Reading text:
Welcome to Reading International's Third Quarter 2018 Earnings Call. Thank you for joining us to discuss our 2018 third quarter results. My name is Andrzej Matyczynski. I'm Reading's Executive Vice President of Global Operations. With me, as usual, are Ellen Cotter, our CEO; and Dev Ghose, our EVP and Chief Financial Officer. Before we begin the substance of the call, I'll start by stating that in accordance to the safe harbor provision of the Private Securities Litigation Reform Act of 1995, certain matters that will be addressed in this earnings call may constitute forward-looking statements. Such statements are subject to risks, uncertainties and other factors that may cause our actual performance to be materially different from the performance indicated or implied by such statements. Such risk factors are clearly set out in our SEC filings. We undertake no obligation to publicly update or revise any forward-looking statements. In addition, we will discuss non-GAAP financial measures on this call. Reconciliations and definitions of non-GAAP financial measures, which are segment operating income, EBITDA and adjusted EBITDA, are included in our recently issued 2018 third quarter earnings release on the company's website. In today's call, we also use an industry-accepted financial measure called theater level cash flow, which is theater level revenues less direct theater level expenses. Please note that our comments are necessarily summary in nature, and anything we say is qualified by the more detailed disclosure set forth in our Form 10-Q. So with that behind us, Dev will be talking to us about the financial results of the third quarter a little later. But first, I'll turn the call over to Ellen, who will update us on the company's operations for what has turned out to be an exciting quarter for the company.

(Chart understanding data)
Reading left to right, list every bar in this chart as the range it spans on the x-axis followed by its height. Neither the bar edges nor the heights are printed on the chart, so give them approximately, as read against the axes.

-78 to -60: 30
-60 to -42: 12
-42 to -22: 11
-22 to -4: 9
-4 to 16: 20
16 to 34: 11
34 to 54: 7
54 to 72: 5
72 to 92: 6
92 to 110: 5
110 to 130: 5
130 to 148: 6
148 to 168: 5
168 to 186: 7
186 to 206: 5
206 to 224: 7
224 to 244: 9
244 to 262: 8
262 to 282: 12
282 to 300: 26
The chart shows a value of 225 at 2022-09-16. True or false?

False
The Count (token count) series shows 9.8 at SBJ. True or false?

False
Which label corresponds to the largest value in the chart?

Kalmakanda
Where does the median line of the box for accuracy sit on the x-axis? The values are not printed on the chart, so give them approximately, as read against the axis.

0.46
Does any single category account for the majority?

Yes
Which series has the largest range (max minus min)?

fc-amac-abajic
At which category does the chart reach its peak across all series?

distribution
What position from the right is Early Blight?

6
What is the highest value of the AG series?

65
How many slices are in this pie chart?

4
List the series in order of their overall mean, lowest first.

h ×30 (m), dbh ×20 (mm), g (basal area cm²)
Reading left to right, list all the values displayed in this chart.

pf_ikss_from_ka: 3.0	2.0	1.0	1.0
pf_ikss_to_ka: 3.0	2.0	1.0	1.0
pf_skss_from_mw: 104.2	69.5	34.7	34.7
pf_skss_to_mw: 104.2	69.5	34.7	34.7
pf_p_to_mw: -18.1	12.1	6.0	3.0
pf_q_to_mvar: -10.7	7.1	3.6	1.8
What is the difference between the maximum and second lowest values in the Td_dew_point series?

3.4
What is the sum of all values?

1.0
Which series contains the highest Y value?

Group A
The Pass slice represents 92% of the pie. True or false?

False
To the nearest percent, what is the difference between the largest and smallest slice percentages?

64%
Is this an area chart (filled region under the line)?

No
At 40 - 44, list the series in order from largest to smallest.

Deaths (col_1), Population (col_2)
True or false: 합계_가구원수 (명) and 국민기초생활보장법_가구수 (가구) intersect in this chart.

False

Assigned task: Summarize the earnings call opening in two sentences. The rows aren't needed for this.

Answer space: Andrzej Matyczynski, Reading's Executive Vice President of Global Operations, opens the Third Quarter 2018 Earnings Call with Ellen Cotter, the CEO, and Dev Ghose, the CFO, and warns that some matters discussed may be forward-looking statements subject to risks set out in the company's SEC filings. He notes that non-GAAP measures and theater level cash flow will be used and that comments are qualified by the Form 10-Q, then hands the call to Ellen to update listeners on operations before Dev covers the financial results.